Would you please copy all of the data exactly, skipping the images?

——————

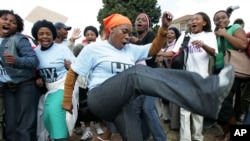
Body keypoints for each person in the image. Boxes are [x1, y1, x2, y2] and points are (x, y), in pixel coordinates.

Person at [62, 11, 235, 141]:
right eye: (124, 31)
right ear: (111, 30)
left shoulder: (130, 49)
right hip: (100, 98)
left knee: (135, 137)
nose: (128, 37)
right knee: (135, 73)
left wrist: (164, 28)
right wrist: (67, 99)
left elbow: (152, 50)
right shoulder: (94, 48)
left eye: (130, 33)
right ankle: (205, 91)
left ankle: (205, 99)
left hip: (124, 103)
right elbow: (73, 73)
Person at [174, 12, 218, 141]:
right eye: (191, 20)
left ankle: (198, 137)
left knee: (198, 111)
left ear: (204, 23)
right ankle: (185, 138)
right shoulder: (184, 36)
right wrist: (160, 53)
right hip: (185, 78)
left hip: (201, 79)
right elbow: (175, 52)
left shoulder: (209, 35)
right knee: (184, 111)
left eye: (196, 19)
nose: (193, 21)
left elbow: (214, 53)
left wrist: (203, 45)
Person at [31, 19, 76, 141]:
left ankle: (60, 138)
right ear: (36, 35)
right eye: (41, 34)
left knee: (53, 110)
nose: (45, 37)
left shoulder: (62, 49)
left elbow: (76, 65)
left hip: (64, 84)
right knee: (46, 117)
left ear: (53, 35)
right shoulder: (34, 52)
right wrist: (38, 79)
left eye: (48, 34)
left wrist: (70, 66)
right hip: (48, 89)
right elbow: (35, 71)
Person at [0, 9, 40, 141]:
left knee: (25, 127)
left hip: (25, 85)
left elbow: (34, 60)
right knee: (10, 127)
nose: (8, 23)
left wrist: (17, 61)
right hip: (6, 89)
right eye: (5, 19)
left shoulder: (19, 39)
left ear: (17, 27)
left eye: (13, 22)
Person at [213, 10, 248, 141]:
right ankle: (226, 133)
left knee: (225, 101)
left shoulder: (235, 28)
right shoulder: (214, 34)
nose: (220, 20)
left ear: (228, 19)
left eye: (223, 17)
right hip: (218, 70)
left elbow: (243, 44)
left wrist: (224, 34)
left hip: (233, 69)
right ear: (214, 22)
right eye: (217, 19)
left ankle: (237, 136)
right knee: (218, 103)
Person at [130, 12, 166, 141]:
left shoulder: (151, 36)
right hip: (139, 77)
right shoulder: (131, 39)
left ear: (147, 25)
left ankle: (161, 138)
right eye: (137, 20)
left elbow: (151, 52)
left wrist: (137, 42)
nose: (139, 22)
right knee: (140, 108)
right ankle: (144, 135)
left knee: (147, 108)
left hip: (152, 76)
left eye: (142, 20)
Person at [72, 25, 104, 140]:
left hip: (96, 82)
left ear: (96, 36)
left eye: (92, 34)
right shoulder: (80, 47)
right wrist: (72, 40)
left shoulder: (101, 47)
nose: (90, 36)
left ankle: (97, 125)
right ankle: (87, 130)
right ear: (85, 36)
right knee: (84, 106)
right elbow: (69, 53)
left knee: (97, 105)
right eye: (87, 34)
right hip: (83, 83)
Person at [155, 26, 181, 130]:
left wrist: (162, 54)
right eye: (168, 33)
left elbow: (174, 55)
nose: (169, 35)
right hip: (163, 75)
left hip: (174, 75)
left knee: (172, 98)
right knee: (164, 97)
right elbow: (157, 57)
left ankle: (174, 120)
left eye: (172, 33)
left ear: (176, 35)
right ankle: (166, 117)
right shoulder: (164, 46)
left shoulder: (178, 45)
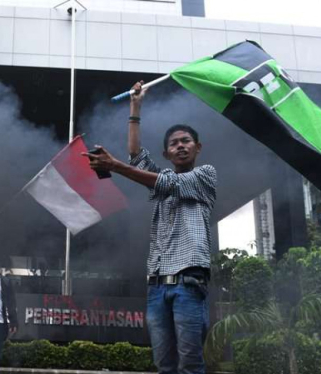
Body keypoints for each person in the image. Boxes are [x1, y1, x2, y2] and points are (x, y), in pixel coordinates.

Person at [83, 81, 217, 374]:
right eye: (174, 143)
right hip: (157, 285)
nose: (180, 145)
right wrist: (135, 105)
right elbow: (137, 157)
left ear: (198, 147)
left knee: (190, 362)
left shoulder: (205, 176)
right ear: (167, 154)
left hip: (189, 284)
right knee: (163, 364)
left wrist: (115, 166)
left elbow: (163, 181)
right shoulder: (159, 181)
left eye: (186, 141)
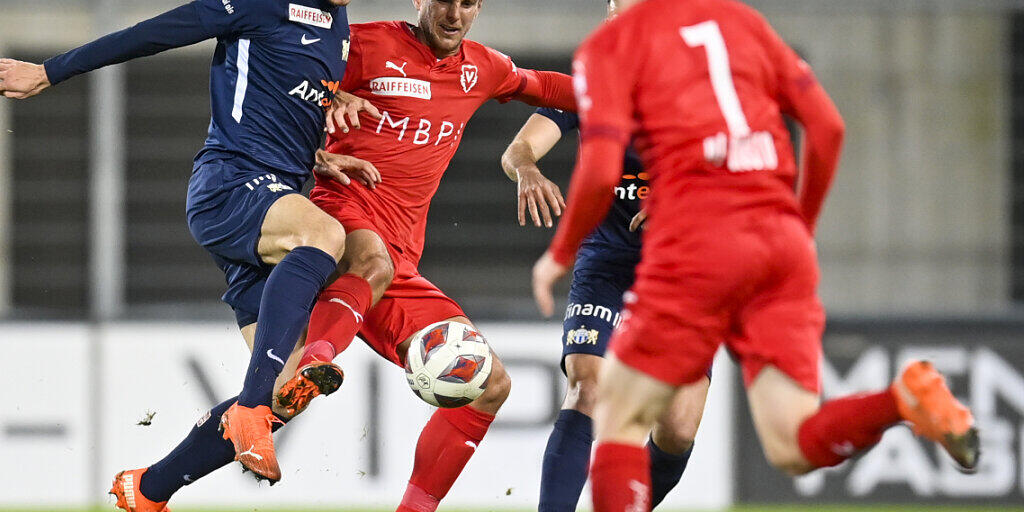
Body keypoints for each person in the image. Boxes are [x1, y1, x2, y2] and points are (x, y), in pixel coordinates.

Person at [530, 0, 980, 510]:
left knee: (619, 414)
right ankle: (901, 399)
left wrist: (560, 252)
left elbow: (600, 170)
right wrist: (800, 228)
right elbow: (828, 129)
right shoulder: (741, 22)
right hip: (780, 244)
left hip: (696, 246)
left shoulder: (611, 48)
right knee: (793, 442)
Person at [0, 0, 383, 508]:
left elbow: (273, 96)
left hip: (272, 196)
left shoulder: (337, 24)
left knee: (287, 390)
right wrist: (49, 71)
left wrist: (315, 152)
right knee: (327, 236)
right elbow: (159, 31)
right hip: (231, 183)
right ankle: (248, 407)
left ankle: (149, 489)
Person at [269, 0, 575, 510]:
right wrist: (324, 114)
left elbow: (544, 87)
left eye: (469, 3)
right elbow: (279, 82)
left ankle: (153, 483)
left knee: (491, 384)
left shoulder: (482, 68)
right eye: (445, 0)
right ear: (419, 0)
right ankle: (318, 360)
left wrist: (627, 91)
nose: (455, 14)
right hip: (338, 218)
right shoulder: (364, 45)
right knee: (372, 266)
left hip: (400, 262)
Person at [502, 26, 708, 506]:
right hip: (607, 262)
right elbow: (518, 149)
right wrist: (528, 170)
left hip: (683, 268)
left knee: (676, 430)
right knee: (587, 390)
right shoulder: (591, 84)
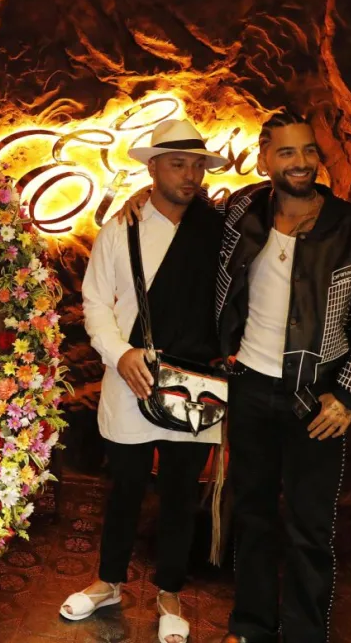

——————

EXERCISE OUTPUT
Body keypoints for each person in the image. Boxes are [x1, y1, x2, y2] and points are (x, y), in pixel coordinates.

Person at [62, 11, 235, 141]:
right eye: (124, 31)
right ear: (111, 30)
left shoulder: (130, 49)
right hip: (100, 98)
left knee: (135, 137)
nose: (128, 37)
right knee: (135, 73)
left wrist: (164, 28)
right wrist: (67, 99)
left elbow: (152, 50)
right shoulder: (94, 48)
left eye: (130, 33)
right ankle: (205, 91)
left ankle: (205, 99)
left hip: (124, 103)
right elbow: (73, 73)
Person at [174, 12, 218, 141]:
right eye: (191, 20)
left ankle: (198, 137)
left knee: (198, 111)
left ear: (204, 23)
right ankle: (185, 138)
right shoulder: (184, 36)
right wrist: (160, 53)
right hip: (185, 78)
left hip: (201, 79)
right elbow: (175, 52)
left shoulder: (209, 35)
right knee: (184, 111)
left eye: (196, 19)
nose: (193, 21)
left elbow: (214, 53)
left wrist: (203, 45)
Person at [31, 19, 76, 141]:
left ankle: (60, 138)
right ear: (36, 35)
right eye: (41, 34)
left knee: (53, 110)
nose: (45, 37)
left shoulder: (62, 49)
left elbow: (76, 65)
left hip: (64, 84)
right knee: (46, 117)
left ear: (53, 35)
right shoulder: (34, 52)
right wrist: (38, 79)
left eye: (48, 34)
left wrist: (70, 66)
right hip: (48, 89)
right elbow: (35, 71)
Person at [0, 9, 40, 141]:
left knee: (25, 127)
left hip: (25, 85)
left elbow: (34, 60)
right knee: (10, 127)
nose: (8, 23)
left wrist: (17, 61)
right hip: (6, 89)
right eye: (5, 19)
left shoulder: (19, 39)
left ear: (17, 27)
left eye: (13, 22)
Person at [213, 10, 248, 141]:
right ankle: (226, 133)
left knee: (225, 101)
left shoulder: (235, 28)
right shoulder: (214, 34)
nose: (220, 20)
left ear: (228, 19)
left eye: (223, 17)
right hip: (218, 70)
left elbow: (243, 44)
left wrist: (224, 34)
left hip: (233, 69)
right ear: (214, 22)
right eye: (217, 19)
left ankle: (237, 136)
right knee: (218, 103)
Person at [130, 12, 166, 141]:
left shoulder: (151, 36)
right hip: (139, 77)
right shoulder: (131, 39)
left ear: (147, 25)
left ankle: (161, 138)
right eye: (137, 20)
left elbow: (151, 52)
left wrist: (137, 42)
nose: (139, 22)
right knee: (140, 108)
right ankle: (144, 135)
left knee: (147, 108)
left hip: (152, 76)
left eye: (142, 20)
Person at [72, 25, 104, 140]:
left hip: (96, 82)
left ear: (96, 36)
left eye: (92, 34)
right shoulder: (80, 47)
right wrist: (72, 40)
left shoulder: (101, 47)
nose: (90, 36)
left ankle: (97, 125)
right ankle: (87, 130)
right ear: (85, 36)
right knee: (84, 106)
right elbow: (69, 53)
left knee: (97, 105)
right eye: (87, 34)
right hip: (83, 83)
Person at [155, 26, 181, 130]:
left wrist: (162, 54)
right eye: (168, 33)
left elbow: (174, 55)
nose: (169, 35)
right hip: (163, 75)
left hip: (174, 75)
left knee: (172, 98)
right knee: (164, 97)
right elbow: (157, 57)
left ankle: (174, 120)
left eye: (172, 33)
left ear: (176, 35)
right ankle: (166, 117)
right shoulder: (164, 46)
left shoulder: (178, 45)
Body keypoints for each person in the image. Boxes are [x1, y1, x2, y2] and points are (x, y), in pixel coordinates.

Person at [83, 81, 217, 374]:
right eye: (174, 143)
right hip: (157, 285)
nose: (180, 145)
right wrist: (135, 105)
right elbow: (137, 157)
left ear: (198, 147)
left knee: (190, 362)
left shoulder: (205, 176)
right ear: (167, 154)
left hip: (189, 284)
right knee: (163, 364)
left wrist: (115, 166)
left elbow: (163, 181)
right shoulder: (159, 181)
left eye: (186, 141)
Body keypoints for each person in the image. Boxes are [x1, y1, x2, y2] and points are (x, y), in pixel coordinates.

Person at [530, 0, 980, 510]:
left knee: (619, 414)
right ankle: (901, 399)
left wrist: (560, 252)
left elbow: (600, 170)
right wrist: (800, 228)
right elbow: (828, 129)
right shoulder: (741, 22)
right hip: (780, 244)
left hip: (696, 246)
left shoulder: (611, 48)
right knee: (793, 442)
Person at [0, 0, 383, 508]:
left elbow: (273, 96)
left hip: (272, 196)
left shoulder: (337, 24)
left knee: (287, 390)
right wrist: (49, 71)
left wrist: (315, 152)
right knee: (327, 236)
right elbow: (159, 31)
right hip: (231, 183)
right ankle: (248, 407)
left ankle: (149, 489)
Person at [269, 0, 575, 510]:
right wrist: (324, 114)
left elbow: (544, 87)
left eye: (469, 3)
right elbow: (279, 82)
left ankle: (153, 483)
left knee: (491, 384)
left shoulder: (482, 68)
right eye: (445, 0)
right ear: (419, 0)
right ankle: (318, 360)
left wrist: (627, 91)
nose: (455, 14)
right hip: (338, 218)
right shoulder: (364, 45)
right knee: (372, 266)
left hip: (400, 262)
Person at [502, 26, 708, 506]:
right hip: (607, 262)
right elbow: (518, 149)
right wrist: (528, 170)
left hip: (683, 268)
left knee: (676, 430)
right knee: (587, 390)
right shoulder: (591, 84)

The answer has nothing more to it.